Laurent Telo

Voyage au bout de la gauche

éditions Stock

Celui qui cherche dans les coulisses de la folle campagne de la gauche lors de l’élection présidentielle puis des législatives de 2021, une explication à sa défaite, doit lire Laurent Telo. Le journaliste du Monde a suivi jour après jour les candidats, et raconte ici les incroyables erreurs commises par ceux qui prétendaient à la responsabilité suprême.

La première partie, « Carnets de campagne », dévoile les atermoiements pourtant couverts de certitudes, d’Anne Hidalgo, qui, délibérément seule dans ses choix, n’écoutant que son mari convaincu d’une victoire, multiplie les erreurs stratégiques et les fautes de comportement. L’auteur nous introduit ensuite dans le système de Yannick Jadot, trop préoccupé par l’estime de soi pour écouter un entourage éberlué par « l’eau tiède » que déverse l’écologiste. « Zemour ou Macron imposent un récit. Nous, on vend des chaudières », résume froidement Sandrine Rousseau. Mais le tableau ne serait pas complet sans la révélation des espoirs de François Hollande, convaincu qu’Anne Hidalgo sera « débranchée », lui offrant ainsi l’occasion d’être un recours. On s’y prépare, avec allégresse, mais c’est sans compter sur l’indécision finale et le renoncement qui s’ensuit. Enfin, visite chez Jean-Luc Mélenchon, l’intrépide, qui doit avant tout éviter tout dérapage mais aussi composer avec son tempérament pour devenir respectable et compatible avec les autres courants de la gauche. « On n’a pas le temps de jouer 25 rôles dans la vie », tempère Laurent Telo: Mélenchon fera du Mélenchon.

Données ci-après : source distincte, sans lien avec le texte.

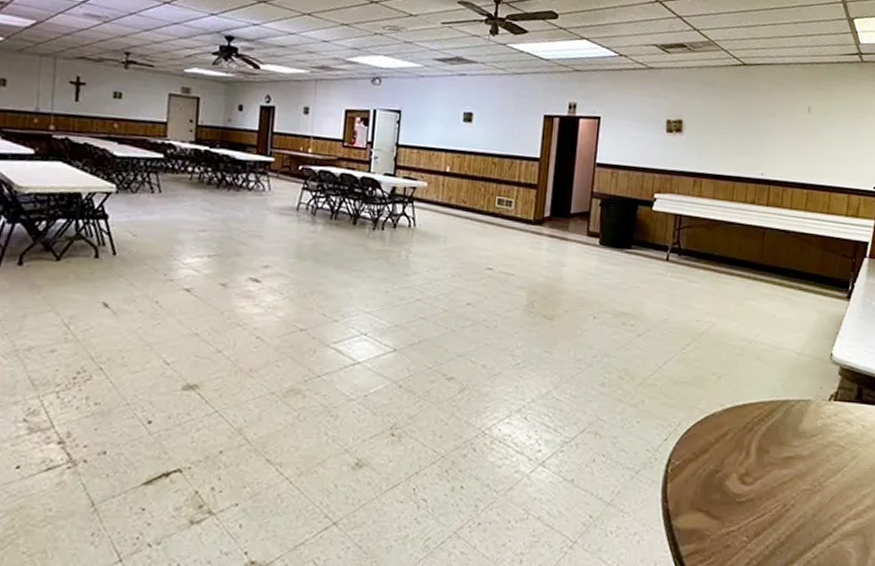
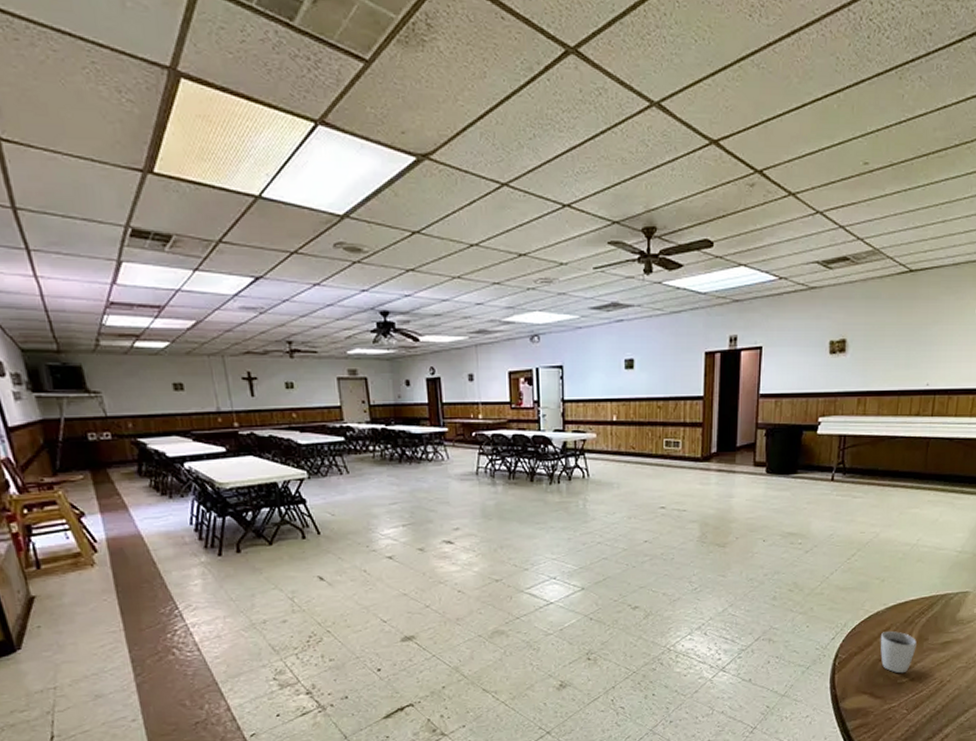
cup: none [717,436,757,491] -> present [880,630,917,674]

La deuxième partie, « les jours qui ont fait la Nupes » est un long compte-rendu des discussions intervenues entre les différentes formations de gauche après l’élection présidentielle en vue d’éviter la débâcle aux législatives. Une phrase résume parfaitement l’état d’esprit des partenaires de la France Insoumise devenue première force d’opposition après Marine Le Pen: « ils étaient devenus des machines à consentir plutôt que des machines à penser ». Laurent Telo se glisse dans les haines, les jalousies, les arrières-pensées, les hypocrisies qui animent les acteurs déboussolés par l’ampleur du gâchis électoral présidentiel.

Enfin, le journaliste esquisse les jours d’après en se demandant quel avenir peut aujourd’hui espérer une force politique artificielle (La Nupes) bien qu’un certain nombre des responsables politiques n’y manquent ni de talents ni d’ambitions.

Malgré le caractère conjoncturel de ces pages, le lecteur peut trouver ici des clefs d’explication au revers historique de la gauche, et peut-être, imaginer des règles de conduite nouvelles pour ses combats futurs.